**WHAT IS EXPECTED**
An exact transcription of all the data is required, with every image removed.

[Data excerpts]

-------------------------

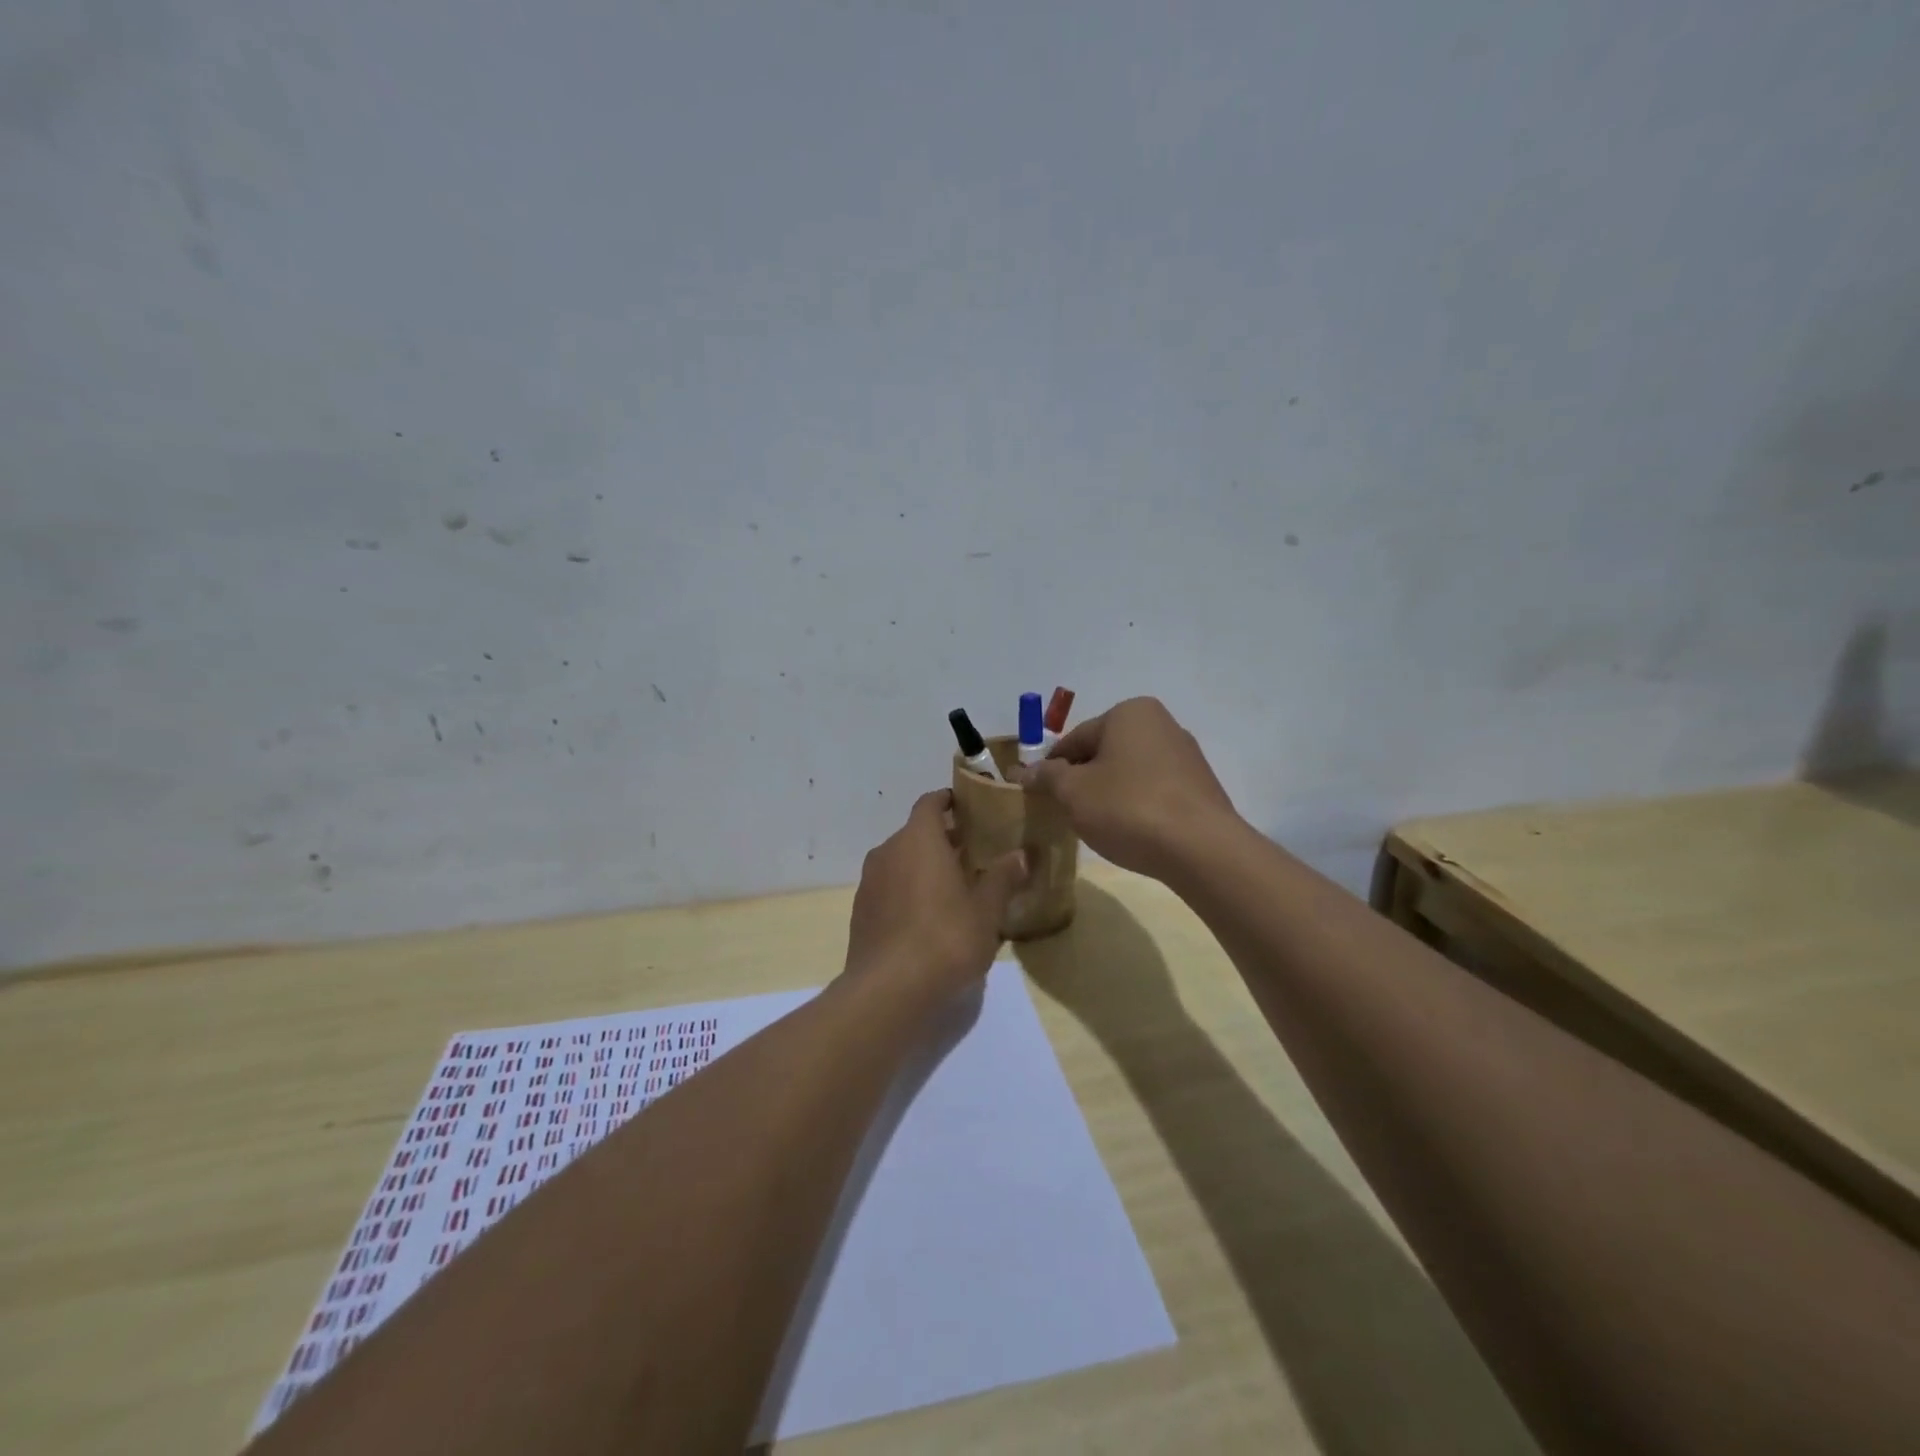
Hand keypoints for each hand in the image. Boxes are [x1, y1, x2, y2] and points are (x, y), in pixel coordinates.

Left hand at [845, 790, 1028, 999]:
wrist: (889, 990)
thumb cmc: (945, 937)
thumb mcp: (986, 909)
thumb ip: (1003, 877)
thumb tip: (1021, 855)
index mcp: (918, 839)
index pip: (930, 803)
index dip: (949, 801)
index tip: (969, 807)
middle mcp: (888, 851)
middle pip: (916, 833)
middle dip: (943, 839)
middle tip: (974, 853)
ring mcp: (870, 882)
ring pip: (901, 862)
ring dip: (924, 867)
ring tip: (955, 887)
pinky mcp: (861, 912)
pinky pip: (889, 888)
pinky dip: (908, 891)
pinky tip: (929, 917)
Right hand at [1016, 697, 1238, 879]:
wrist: (1201, 849)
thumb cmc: (1128, 808)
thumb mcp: (1073, 792)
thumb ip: (1046, 777)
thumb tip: (1022, 772)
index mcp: (1129, 713)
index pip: (1075, 739)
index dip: (1051, 768)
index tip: (1038, 795)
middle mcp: (1161, 724)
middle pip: (1104, 753)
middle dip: (1082, 780)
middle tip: (1065, 812)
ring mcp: (1186, 755)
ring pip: (1129, 772)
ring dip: (1109, 794)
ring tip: (1098, 826)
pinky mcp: (1200, 787)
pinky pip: (1154, 790)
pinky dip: (1136, 805)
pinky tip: (1130, 831)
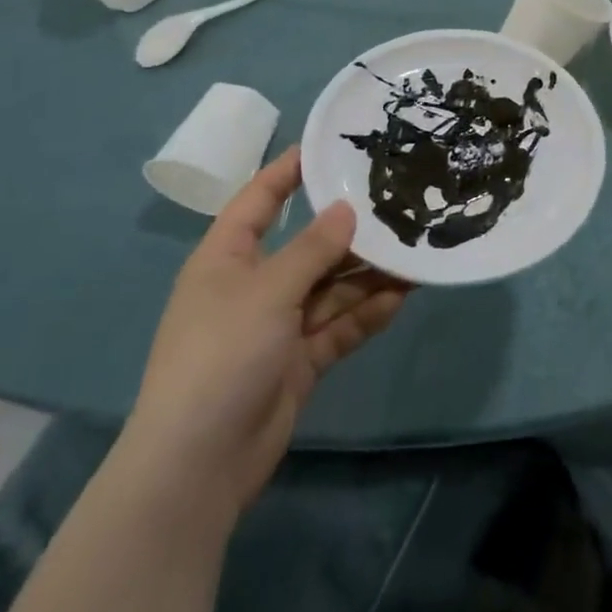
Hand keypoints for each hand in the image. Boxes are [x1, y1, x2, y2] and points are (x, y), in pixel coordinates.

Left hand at [119, 147, 410, 524]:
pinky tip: (401, 297)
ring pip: (331, 288)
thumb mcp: (267, 292)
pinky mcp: (298, 361)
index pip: (259, 201)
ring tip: (413, 253)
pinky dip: (366, 314)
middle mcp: (254, 286)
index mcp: (227, 259)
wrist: (198, 464)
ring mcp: (277, 326)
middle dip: (350, 232)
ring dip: (368, 274)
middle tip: (398, 205)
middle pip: (308, 247)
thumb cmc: (221, 356)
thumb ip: (313, 249)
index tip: (328, 147)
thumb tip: (347, 209)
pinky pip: (338, 327)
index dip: (288, 172)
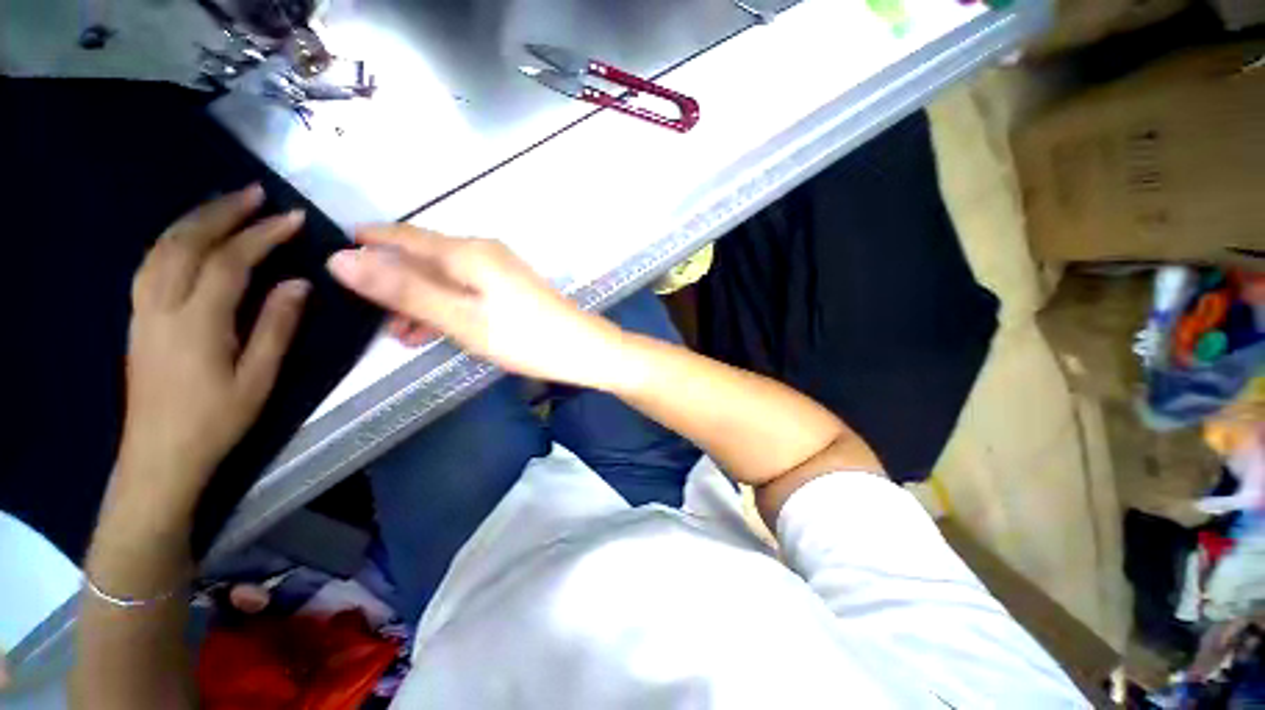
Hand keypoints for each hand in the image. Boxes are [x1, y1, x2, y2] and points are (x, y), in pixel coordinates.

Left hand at [108, 186, 309, 520]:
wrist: (160, 454)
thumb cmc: (217, 419)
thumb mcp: (259, 377)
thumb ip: (277, 326)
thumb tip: (298, 283)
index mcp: (198, 321)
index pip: (230, 262)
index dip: (262, 235)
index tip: (293, 217)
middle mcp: (163, 304)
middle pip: (188, 242)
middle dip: (223, 212)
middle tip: (256, 193)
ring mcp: (143, 309)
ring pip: (162, 247)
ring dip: (195, 219)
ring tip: (225, 204)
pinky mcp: (137, 317)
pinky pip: (151, 263)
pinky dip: (173, 239)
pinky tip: (190, 236)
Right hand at [326, 225, 620, 387]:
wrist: (584, 351)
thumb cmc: (525, 337)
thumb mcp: (461, 317)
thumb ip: (406, 290)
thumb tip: (342, 259)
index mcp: (469, 252)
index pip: (405, 235)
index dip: (371, 240)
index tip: (336, 252)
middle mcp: (484, 254)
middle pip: (425, 258)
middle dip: (393, 281)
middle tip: (365, 312)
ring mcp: (501, 273)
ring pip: (446, 279)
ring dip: (419, 301)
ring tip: (398, 334)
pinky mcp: (511, 291)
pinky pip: (466, 292)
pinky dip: (446, 308)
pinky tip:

-------------------------

**TASK RESULT**
Hand keypoints for each hand in the image. Boxes are [x1, y1, x2, y2] and points are (x, y), in pixel coordinates.

Left hand at [845, 790, 1028, 999]:
wrist: (889, 990)
thumb cmc: (945, 937)
thumb mcp: (986, 909)
thumb ip: (1003, 877)
thumb tip: (1021, 855)
index mcp: (918, 839)
index pip: (930, 803)
index dip: (949, 801)
index tip: (969, 807)
middle mcp: (888, 851)
middle pip: (916, 833)
middle dip: (943, 839)
middle tip: (974, 853)
ring mcp: (870, 882)
ring pip: (901, 862)
ring dip: (924, 867)
ring tip: (955, 887)
pinky mcp: (861, 912)
pinky pip: (889, 888)
pinky dip: (908, 891)
pinky tip: (929, 917)
Right hand at [1016, 697, 1238, 879]:
wrist: (1201, 849)
thumb cmc: (1128, 808)
thumb mcp: (1073, 792)
thumb ip: (1046, 777)
thumb tip: (1022, 772)
index mcp: (1129, 713)
index pip: (1075, 739)
index dip: (1051, 768)
index tip: (1038, 795)
middle mcp: (1161, 724)
middle pip: (1104, 753)
middle dip: (1082, 780)
middle tip: (1065, 812)
ring mcp: (1186, 755)
ring pip: (1129, 772)
ring dip: (1109, 794)
ring tip: (1098, 826)
pinky mcp: (1200, 787)
pinky pip: (1154, 790)
pinky dip: (1136, 805)
pinky tip: (1130, 831)
Hand keypoints for each hand in the image. Boxes are [x1, y1, x2, y2] and points are (x, y), in pixel coordinates.

Left hand at [119, 147, 410, 524]:
pinky tip: (401, 297)
ring pip: (331, 288)
thumb mcp: (267, 292)
pinky mcp: (298, 361)
index pip: (259, 201)
ring tip: (413, 253)
pinky dip: (366, 314)
middle mcp: (254, 286)
index mcp: (227, 259)
wrist: (198, 464)
ring mcp: (277, 326)
middle dip: (350, 232)
ring dip: (368, 274)
middle tip: (398, 205)
middle pip: (308, 247)
thumb cmc: (221, 356)
thumb ip: (313, 249)
index tip: (328, 147)
thumb tip: (347, 209)
pinky pip: (338, 327)
index dip: (288, 172)
Hand keypoints for each hand in the image. Boxes are [x1, y1, x2, y2] and points are (x, y), in pixel coordinates.

Left hand at [108, 186, 309, 520]:
wrist: (160, 454)
thumb cmc: (217, 419)
thumb mcp: (259, 377)
thumb ip: (277, 326)
thumb tip: (298, 283)
index mcp: (198, 321)
index pip: (230, 262)
index dip: (262, 235)
index tip: (293, 217)
middle mcp: (163, 304)
middle pip: (188, 242)
middle dip: (223, 212)
middle tip: (256, 193)
ring mcp: (143, 309)
ring pip: (162, 247)
ring dip: (195, 219)
ring tip: (225, 204)
pinky mcp: (137, 317)
pinky pip: (151, 263)
pinky dip: (173, 239)
pinky tip: (190, 236)
Right hand at [326, 225, 620, 387]:
wrist: (584, 351)
thumb cmc: (525, 337)
thumb mcp: (461, 317)
thumb ip: (406, 290)
thumb tip: (342, 259)
index mcp: (469, 252)
index pip: (405, 235)
index dip: (371, 240)
index tip: (336, 252)
middle mcp: (484, 254)
middle pip: (425, 258)
middle dip: (393, 281)
middle tip: (365, 312)
ring mcp: (501, 273)
ring pip: (446, 279)
ring dip: (419, 301)
ring tip: (398, 334)
pinky mcp: (511, 291)
pinky pip: (466, 292)
pinky dip: (446, 308)
pinky tip:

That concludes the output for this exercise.